Figure 3. Effects of COS with different degrees of deacetylation on the germination of wheat seeds. UN refers to the seeds treated with distilled water, used as the control. Data are expressed as means ± SDs (n = 3). Different letters indicate statistically significant results (P < 0.05) based on one-way ANOVA with Tukey's test
Germination involves complex physiological and biochemical processes (Bewley 1997). During germination, intrinsic enzymes, such as amylase and protease, are activated after the uptake of water by dry seeds. The low-molecular weight metabolites produced by the hydrolysis of starch and protein participate in respiratory events and provide energy for the seedlings (Müntz et al. 1998; Mohan et al. 2010; Zhu et al. 2017). Changes in enzyme activity and stored biochemical components significantly affect seed vigor (Nandi et al. 1995). In this study, changes in enzyme activity and contents of sugar, starch, and protein were assessed from 0 to 24 h during germination (Fig. 4).
Figure 4. Effect of COS with different degrees of deacetylation on the activity of enzymes and content of biochemical components during the early stages of germination. (a-c) The activities of β-amylase, α-amylase, and protease, respectively; (d-f) the contents of protein, starch, and sugar, respectively. UN refers to the seeds treated with distilled water, used as the control. Data are expressed as means ± SDs (n = 3). Different letters indicate statistically significant results (P < 0.05) based on one-way ANOVA with Tukey's test
During germination, the activity of β-amylase increased in the first 6 h, with its activity approximately 6–10 times higher than that of the α-amylase in the tested samples (Fig. 4a, b). COS with DDA of 63.79% and 72.12% significantly increased the β-amylase activity (P < 0.05), with the highest β-amylase activity (260.35 mg·min-1·g-1) observed in the 72.12% DDA-treated group. After 12 h, the β-amylase activity considerably decreased, which was analogous to an earlier report that the β-amylase activity significantly increased while the α-amylase activity had negligible change when nitric oxide was used as an inducer during the early stages of germination (Zhang et al. 2005). β-Amylase activity is a key indicator of germination potential, while α-amylase influences the speed of seedling growth in later stages of germination (Nandi et al. 1995). β-Amylase activity mainly depends on the release of free β-amylase, while bound β-amylase, which is linked to glutenin with a disulfide bond, has negligible activity (Sopanen and Laurièr 1989). Cysteine-endopeptidases have been reported to liberate the bound β-amylase from glutenin and increase its activity (Guerin et al. 1992). The increase in β-amylase activity in this study may be due to the release of β-amylase by endoprotease. Moreover, COS with different DDA were shown to enhance the protease activity compared to the control (P < 0.05), of which the COS with 72.12% DDA showed the best effect (Fig. 4c).

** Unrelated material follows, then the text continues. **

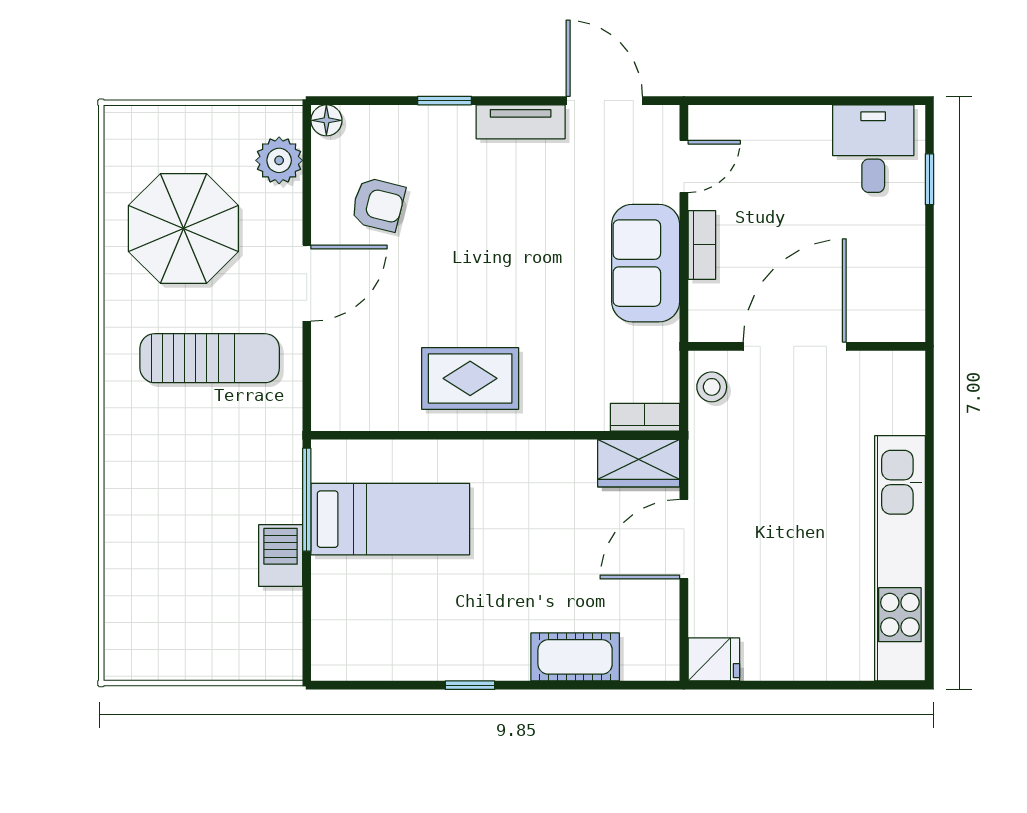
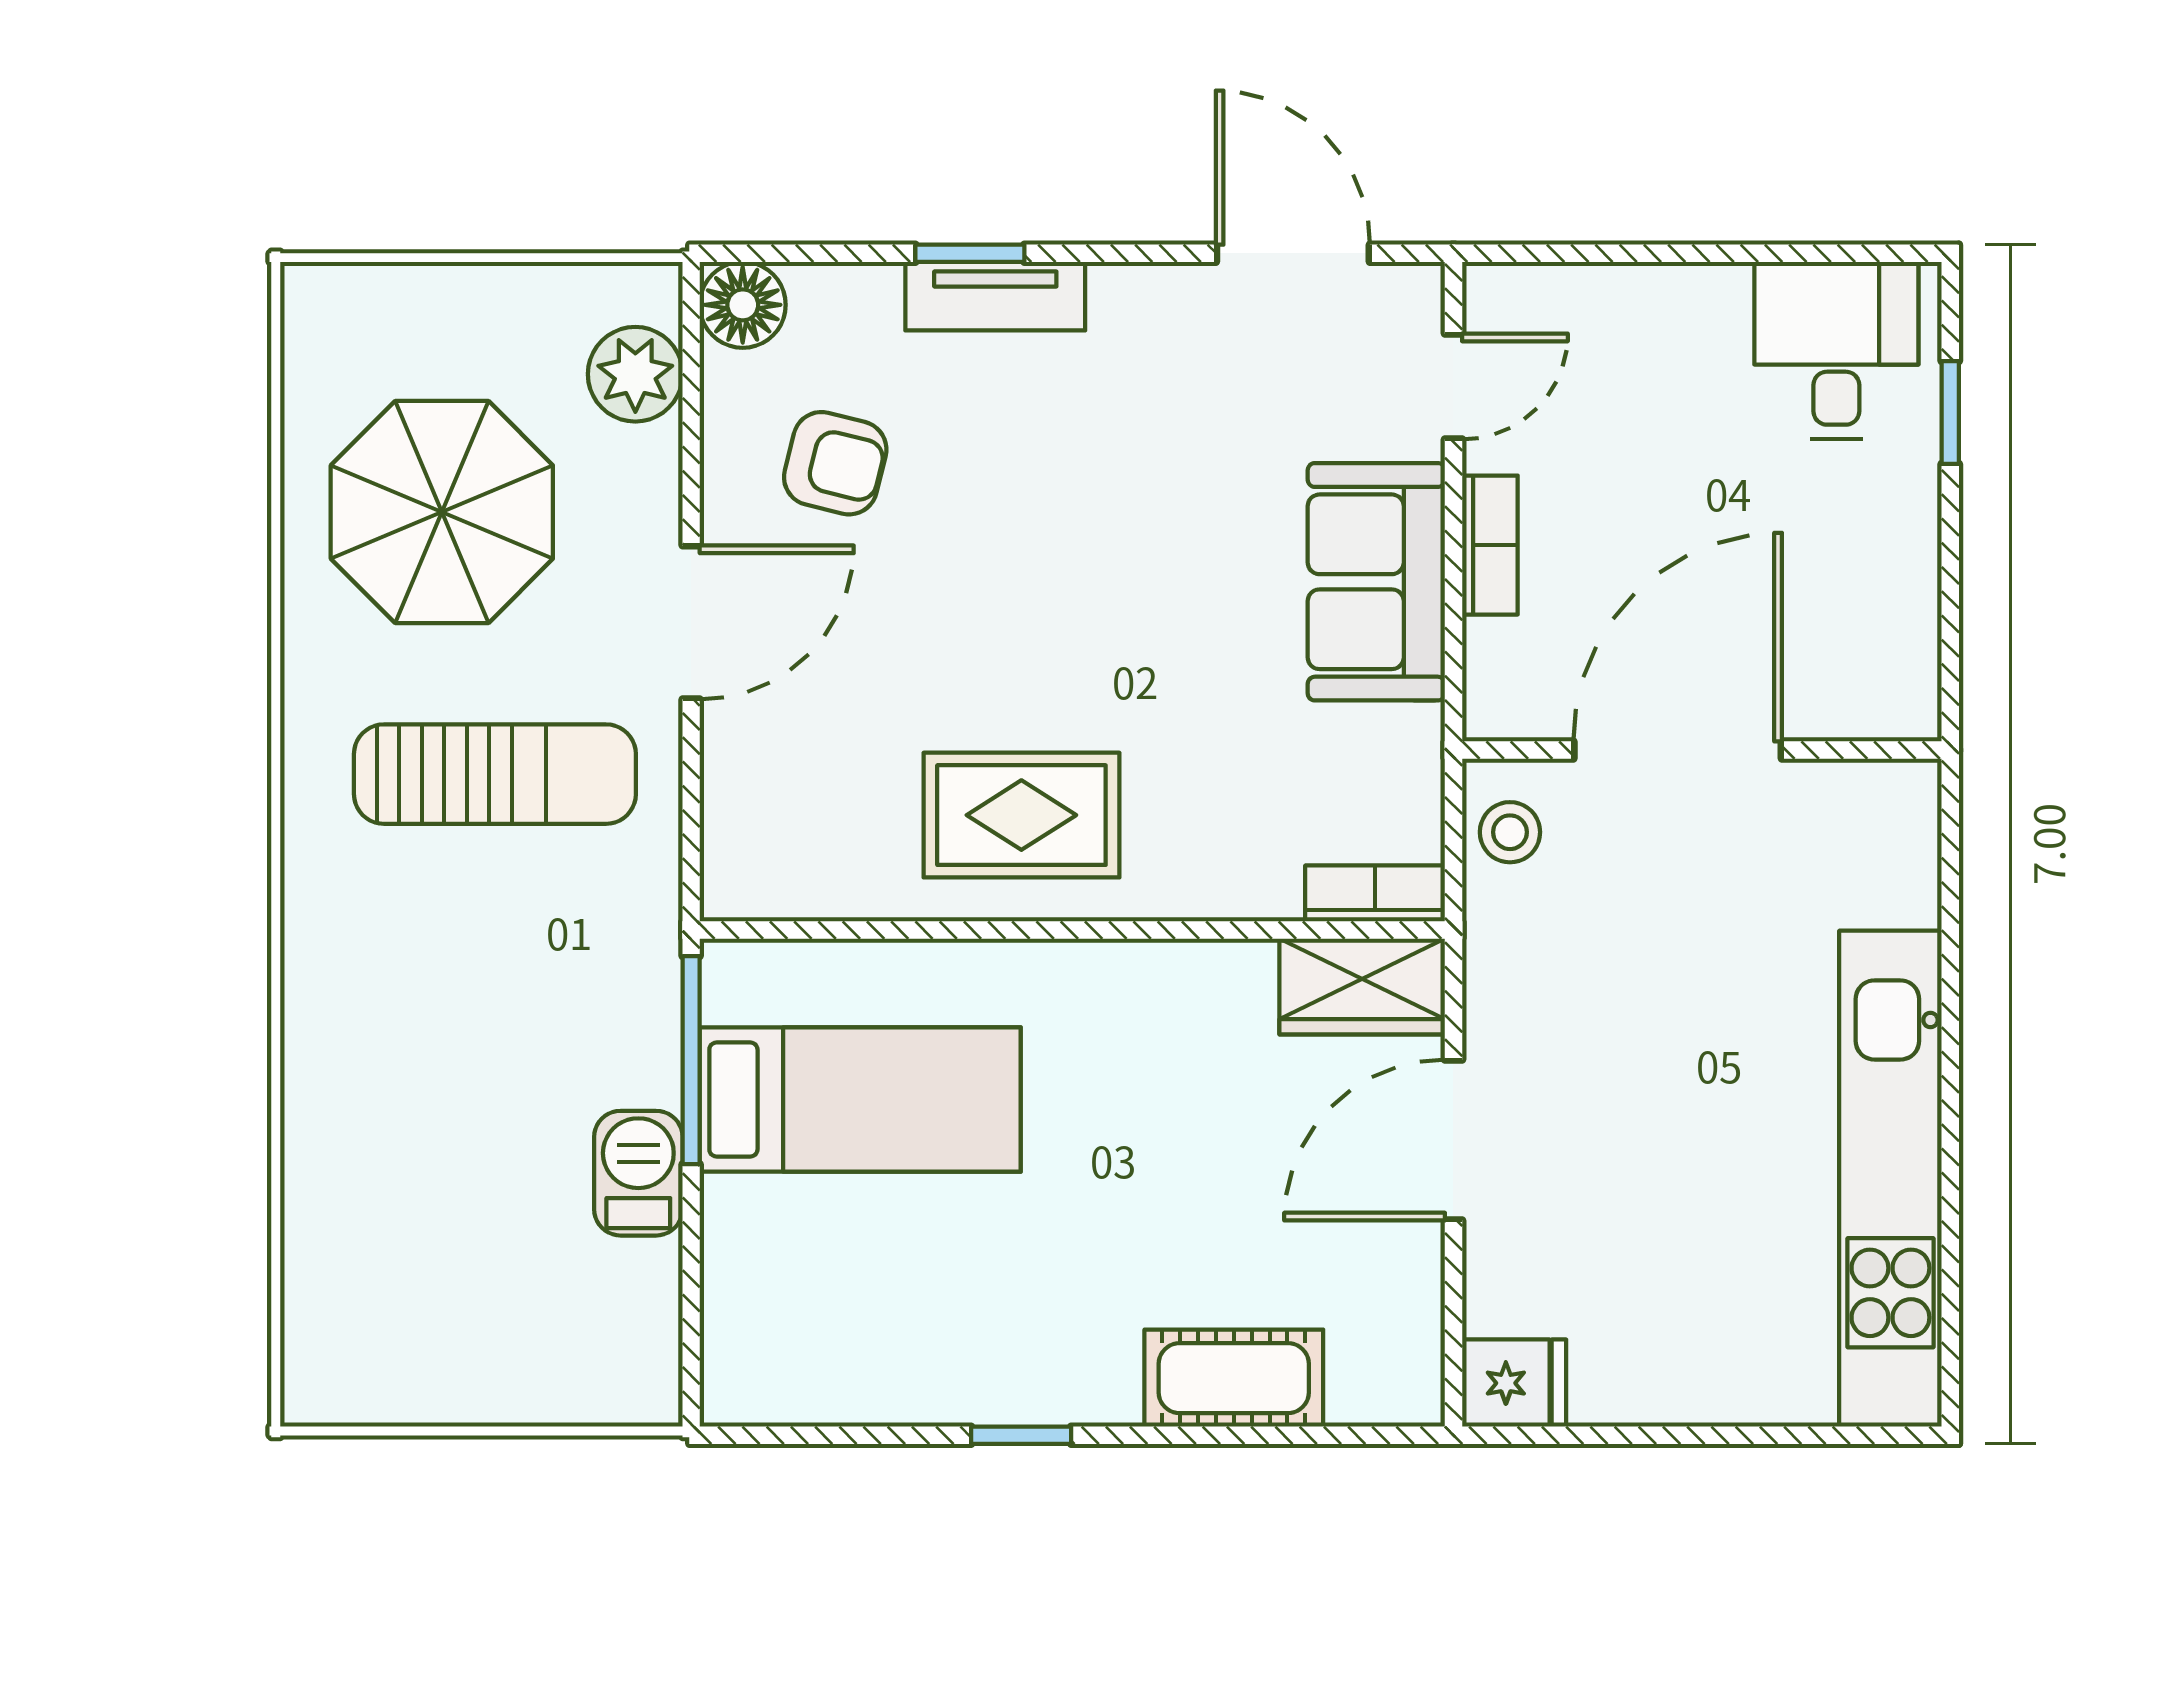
floor lamp: (326, 120) -> (743, 305), width x1.37, depth x1.37
tv unit: (521, 122) -> (995, 296), moved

Soluble sugar, a substrate of the glycolytic pathway, participates in respiratory activity providing adequate energy to support metabolism during germination (Attucci et al. 1991). During the first 12 h, the soluble sugar content decreased. The seeds treated by COS with 72.12% DDA showed the lowest sugar content (Fig. 4e). Metabolism of protein and starch occur during the germination to support seedling growth (Kuraś 1986; Zhao et al. 2018). In this study, sugar consumption was more than the production of sugar by starch hydrolysis during germination. However, there was no regular change in the protein and starch contents during the first 24 h of germination when the seeds were treated with COS (Fig. 4d, f). This might be due to the dynamic balance between the consumption and synthesis of nutrients during early germination.